Su obra poética se integra con los libros Párpado (1973), El mago (1984), La ansiedad perfecta (1991), Agosto (1995), Superficies iluminadas (1997), El carrito de Eneas (2003), Las encantadas (2003) y El despertar de Samoilo (teatro en verso, 2004). Junto con este reportaje usted puede leer también un texto de Samoilovich sobre traducción poética.
-James Fenton, en una versión tuya y de Mirta Rosenberg, dice: “Lo que se necesita para la poesía es un cuerpo y una voz”. ¿Qué se necesita para la traducción de poesía?

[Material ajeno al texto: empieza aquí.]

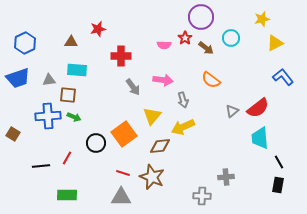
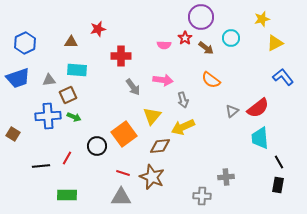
brown square at (68, 95): rotated 30 degrees counterclockwise
black circle at (96, 143): moved 1 px right, 3 px down
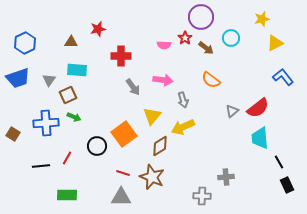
gray triangle at (49, 80): rotated 48 degrees counterclockwise
blue cross at (48, 116): moved 2 px left, 7 px down
brown diamond at (160, 146): rotated 25 degrees counterclockwise
black rectangle at (278, 185): moved 9 px right; rotated 35 degrees counterclockwise
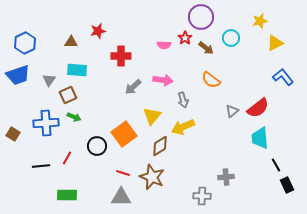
yellow star at (262, 19): moved 2 px left, 2 px down
red star at (98, 29): moved 2 px down
blue trapezoid at (18, 78): moved 3 px up
gray arrow at (133, 87): rotated 84 degrees clockwise
black line at (279, 162): moved 3 px left, 3 px down
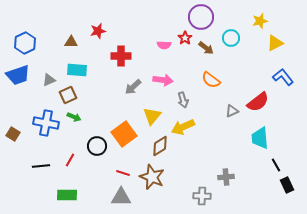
gray triangle at (49, 80): rotated 32 degrees clockwise
red semicircle at (258, 108): moved 6 px up
gray triangle at (232, 111): rotated 16 degrees clockwise
blue cross at (46, 123): rotated 15 degrees clockwise
red line at (67, 158): moved 3 px right, 2 px down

- Mi primera tentación es aceptar un paralelismo con la cita de Fenton, decir que para traducir se necesitan las mismas cosas que Fenton dice, un cuerpo y una voz, sólo que al traducir el cuerpo no es el cuerpo propio, el cuerpo de las propias obsesiones y manías y ritmos y sueños y reflexiones, sino el “corpus” que constituyen el poema o poemas a traducir y las circunstancias y la lengua en que fue escrito; la voz, en cambio sigue siendo la propia, puesta al servicio de ese cuerpo que es el poema escrito por otro en otra lengua. Para traducir hace falta un arte y unas virtudes compositivas exactamente iguales a las que hacen falta para escribir un poema propio; hay un punto de partida distinto, y un método semejante. Pensándolo todavía un poco más, quizás habría que reconocer que el cuerpo propio está involucrado, pues sino, ¿de dónde saldría la voz? Y la voz del autor original no está ausente, porque es también, y principalmente, con su voz con la que uno trata de establecer una conexión. Así llegamos a una posible respuesta diferente: para traducir hace falta una sintonía del propio cuerpo y la propia voz con un poema que ya está escrito, en otra lengua.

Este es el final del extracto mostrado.